* Goal of the exercise *
Print every line of the records below word for word, leaving out the pictures.

* Dataset *

|---|

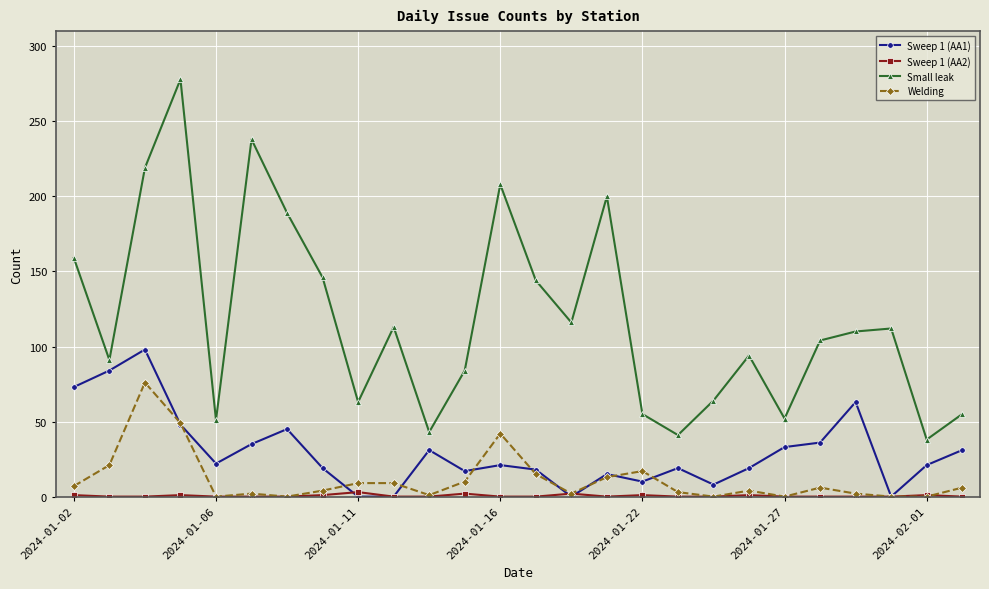

Which series has the widest spread of values?

Small leak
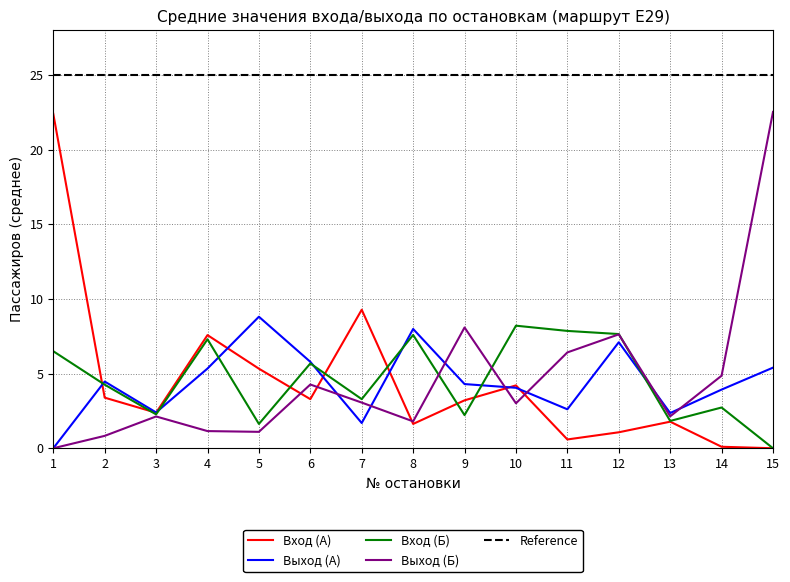

Which series has the largest total across all categories?

Вход (Б)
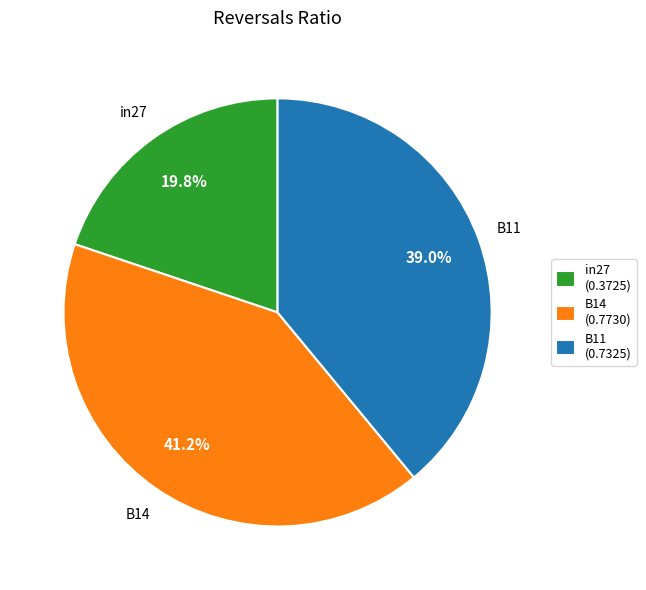

Which category has the biggest portion of the pie?

B14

|---|

* Response for this exercise *
Which series has the widest spread of values?

Small leak

Which series has the largest total across all categories?

Вход (Б)

Which category has the biggest portion of the pie?

B14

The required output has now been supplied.